After misspeaking about wanting to manage Liverpool again, Rafa Benitez quickly backtracked, while Brendan Rodgers suggested Rafa's not the only one who wants to manage the club.

Alex Livesey

Perhaps the greatest challenge for a beloved player or manager who has left the club he loves most is to find a way to return to it without things going incredibly pear-shaped in the end. There are ultimately only two ways his return can play out: he either wins major silverware and quits while he's ahead, or, as is the usual case, things do not go at all to plan and the club must replace a highly regarded club personality.

Kenny Dalglish was the most recent club legend to experience this, and earlier this week Rafa Benitez threw his hat into the ring as a former manager waiting with bated breath to be the club's future manager once again. Since public declarations of intent towards a job someone else is already holding are generally frowned upon in the football world, Rafa was quick to clarify that he meant he'd like to return to Liverpool, the city, not Liverpool, the club.

"My family is in Liverpool, and that is my home," he said. "So hopefully I can come back to Liverpool any time. That is sure. Just to clarify: I'm talking about my home and my family, not the club. I have to go back there next week because we play against Liverpool."

In case matches against Chelsea didn't have enough inherent drama, Rafa's first visit as an opposition manager in just over a week's time now brings an extra bit of awkwardness on top of the regular scheduled proceedings. Brendan Rodgers, to his credit, diplomatically claims not to have read Rafa's earlier quotes and is sympathetic to Rafa's affection for and ongoing interest in the club.

"Rafa had a successful time here in the period he was here and I think he will join a list of probably many managers throughout the world who would love to manage a great club - especially having been here before," said Rodgers.

"Obviously that opportunity was there in the summer if the owners wanted to go down that route as Rafa was unemployed and not working. But they felt it best to go in a different direction and develop the club in a different way."
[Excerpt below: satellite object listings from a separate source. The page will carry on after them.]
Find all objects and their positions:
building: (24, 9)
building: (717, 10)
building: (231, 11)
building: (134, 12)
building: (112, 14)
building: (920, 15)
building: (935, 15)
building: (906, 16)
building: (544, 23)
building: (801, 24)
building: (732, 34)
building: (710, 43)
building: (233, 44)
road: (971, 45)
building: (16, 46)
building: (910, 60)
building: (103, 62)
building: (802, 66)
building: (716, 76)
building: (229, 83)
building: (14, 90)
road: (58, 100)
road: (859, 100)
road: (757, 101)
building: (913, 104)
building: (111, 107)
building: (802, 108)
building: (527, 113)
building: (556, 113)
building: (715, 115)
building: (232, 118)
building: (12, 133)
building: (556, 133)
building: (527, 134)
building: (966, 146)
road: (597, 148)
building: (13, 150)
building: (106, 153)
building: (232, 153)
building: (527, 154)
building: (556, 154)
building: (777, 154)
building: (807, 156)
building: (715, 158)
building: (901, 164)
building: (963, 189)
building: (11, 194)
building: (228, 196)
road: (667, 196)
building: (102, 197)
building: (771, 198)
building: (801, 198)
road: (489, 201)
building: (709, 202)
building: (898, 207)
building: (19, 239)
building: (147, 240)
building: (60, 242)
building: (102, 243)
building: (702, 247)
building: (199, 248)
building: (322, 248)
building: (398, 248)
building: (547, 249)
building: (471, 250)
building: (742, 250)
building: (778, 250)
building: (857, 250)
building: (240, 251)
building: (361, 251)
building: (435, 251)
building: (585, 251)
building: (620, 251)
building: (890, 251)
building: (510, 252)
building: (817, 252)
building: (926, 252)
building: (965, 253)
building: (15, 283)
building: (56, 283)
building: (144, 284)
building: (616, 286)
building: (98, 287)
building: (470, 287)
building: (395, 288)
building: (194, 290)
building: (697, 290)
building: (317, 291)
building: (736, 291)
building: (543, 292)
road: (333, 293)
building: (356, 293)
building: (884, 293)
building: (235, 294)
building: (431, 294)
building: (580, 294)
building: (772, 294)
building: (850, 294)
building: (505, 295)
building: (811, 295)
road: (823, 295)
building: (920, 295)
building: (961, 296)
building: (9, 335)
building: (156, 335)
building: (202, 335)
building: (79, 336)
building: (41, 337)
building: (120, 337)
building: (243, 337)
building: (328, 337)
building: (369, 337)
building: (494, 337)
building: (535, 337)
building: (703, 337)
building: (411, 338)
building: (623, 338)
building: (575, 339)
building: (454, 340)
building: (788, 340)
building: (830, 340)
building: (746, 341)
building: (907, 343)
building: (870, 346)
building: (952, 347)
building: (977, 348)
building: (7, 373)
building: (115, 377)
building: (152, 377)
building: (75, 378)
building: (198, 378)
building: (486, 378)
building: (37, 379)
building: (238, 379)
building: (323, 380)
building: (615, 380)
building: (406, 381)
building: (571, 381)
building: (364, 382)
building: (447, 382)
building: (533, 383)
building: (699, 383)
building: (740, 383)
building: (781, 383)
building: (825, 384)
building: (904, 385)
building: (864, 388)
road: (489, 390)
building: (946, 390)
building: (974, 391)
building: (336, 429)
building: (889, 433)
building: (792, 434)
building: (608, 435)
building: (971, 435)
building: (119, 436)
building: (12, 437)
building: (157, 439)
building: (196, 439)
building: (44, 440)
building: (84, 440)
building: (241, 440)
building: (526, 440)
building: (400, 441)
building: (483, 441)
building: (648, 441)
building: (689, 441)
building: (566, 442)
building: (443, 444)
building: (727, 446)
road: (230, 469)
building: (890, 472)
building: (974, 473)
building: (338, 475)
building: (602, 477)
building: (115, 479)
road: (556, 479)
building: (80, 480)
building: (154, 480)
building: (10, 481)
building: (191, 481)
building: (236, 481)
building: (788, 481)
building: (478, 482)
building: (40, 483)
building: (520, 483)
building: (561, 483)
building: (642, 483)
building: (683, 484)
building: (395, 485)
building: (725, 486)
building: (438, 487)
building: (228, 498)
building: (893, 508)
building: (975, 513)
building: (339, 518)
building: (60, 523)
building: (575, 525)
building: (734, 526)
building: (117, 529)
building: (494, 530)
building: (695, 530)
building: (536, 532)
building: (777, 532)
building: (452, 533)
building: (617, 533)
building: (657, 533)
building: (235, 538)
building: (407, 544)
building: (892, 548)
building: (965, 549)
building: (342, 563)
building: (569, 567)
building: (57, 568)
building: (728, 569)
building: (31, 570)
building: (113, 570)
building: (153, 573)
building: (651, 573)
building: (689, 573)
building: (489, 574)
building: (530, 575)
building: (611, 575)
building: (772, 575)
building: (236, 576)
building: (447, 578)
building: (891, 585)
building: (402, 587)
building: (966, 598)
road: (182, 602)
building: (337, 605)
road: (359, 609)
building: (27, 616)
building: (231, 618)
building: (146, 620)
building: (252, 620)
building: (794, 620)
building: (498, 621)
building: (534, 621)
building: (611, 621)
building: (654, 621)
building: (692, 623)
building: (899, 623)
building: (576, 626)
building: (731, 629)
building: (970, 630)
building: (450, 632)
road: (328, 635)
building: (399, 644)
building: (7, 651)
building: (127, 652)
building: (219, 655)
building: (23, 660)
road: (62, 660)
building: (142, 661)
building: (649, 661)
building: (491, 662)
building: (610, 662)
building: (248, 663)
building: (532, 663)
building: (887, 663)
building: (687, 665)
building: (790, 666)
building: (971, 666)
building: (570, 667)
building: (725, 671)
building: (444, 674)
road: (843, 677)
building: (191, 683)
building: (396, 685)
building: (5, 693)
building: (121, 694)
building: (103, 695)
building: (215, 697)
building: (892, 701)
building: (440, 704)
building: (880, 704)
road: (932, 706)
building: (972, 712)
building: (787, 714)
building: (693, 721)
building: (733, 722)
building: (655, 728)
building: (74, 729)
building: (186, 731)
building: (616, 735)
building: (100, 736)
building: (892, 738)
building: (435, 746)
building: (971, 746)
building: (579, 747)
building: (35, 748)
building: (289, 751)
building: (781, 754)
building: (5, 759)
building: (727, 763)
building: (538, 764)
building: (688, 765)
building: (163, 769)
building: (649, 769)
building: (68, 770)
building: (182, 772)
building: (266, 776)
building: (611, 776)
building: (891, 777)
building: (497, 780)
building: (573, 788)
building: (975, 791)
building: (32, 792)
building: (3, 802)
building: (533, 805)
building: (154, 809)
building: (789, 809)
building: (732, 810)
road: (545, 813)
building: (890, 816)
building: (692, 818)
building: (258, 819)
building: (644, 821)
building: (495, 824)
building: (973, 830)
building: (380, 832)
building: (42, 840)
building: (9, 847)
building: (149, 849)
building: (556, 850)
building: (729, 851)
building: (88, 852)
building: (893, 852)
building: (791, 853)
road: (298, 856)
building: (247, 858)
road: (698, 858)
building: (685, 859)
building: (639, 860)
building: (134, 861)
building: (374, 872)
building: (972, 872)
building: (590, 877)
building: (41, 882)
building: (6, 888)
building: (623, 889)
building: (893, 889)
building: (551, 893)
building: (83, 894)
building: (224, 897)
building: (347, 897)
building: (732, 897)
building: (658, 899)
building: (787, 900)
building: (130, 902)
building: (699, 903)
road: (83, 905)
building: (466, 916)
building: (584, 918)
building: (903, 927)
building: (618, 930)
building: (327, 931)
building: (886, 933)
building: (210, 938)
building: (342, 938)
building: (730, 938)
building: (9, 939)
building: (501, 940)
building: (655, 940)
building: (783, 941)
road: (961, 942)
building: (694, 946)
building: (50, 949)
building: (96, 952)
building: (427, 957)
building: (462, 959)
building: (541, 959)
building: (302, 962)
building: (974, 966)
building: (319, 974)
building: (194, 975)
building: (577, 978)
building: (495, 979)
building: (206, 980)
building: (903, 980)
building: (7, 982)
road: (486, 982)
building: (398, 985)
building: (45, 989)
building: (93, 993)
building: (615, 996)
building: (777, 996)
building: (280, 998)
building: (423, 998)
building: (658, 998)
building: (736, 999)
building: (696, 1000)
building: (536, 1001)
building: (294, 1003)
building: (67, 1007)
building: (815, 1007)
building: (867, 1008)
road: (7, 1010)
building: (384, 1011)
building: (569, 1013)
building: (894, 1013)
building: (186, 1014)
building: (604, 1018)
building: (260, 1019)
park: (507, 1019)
All staking of his territory aside, Rodgers isn't wrong. The non-appointment of Rafa after Dalglish was sacked remains a highly divisive topic, but FSG clearly had an opportunity to bring Rafa back and, for whatever reason, passed. Having a highly respected former manager consistently reaffirming his interest in your job could be distracting or even disconcerting for some, but Rodgers disagrees.

"It is not a hindrance to me," Rodgers said. "Before I came here I had seen comments about Rafa wanting to be manager and I’ve seen comments while I’ve been here. But it doesn’t affect me in my work or my job. My relationship is very strong with the players, we work very closely together on improving our football."

Rafa's love for the club is not a shocking revelation to anyone, least of all Brendan Rodgers. The latter's confidence may come across as a put on for the press, but Rodgers took on the position knowing that Rafa had a lingering legacy at Anfield that came with the terrain. As far as he's concerned, Rafa can talk as much as he likes about how much he loves both the city and the club, as it doesn't change which one of them gives his team talk from the home dressing room on April 21.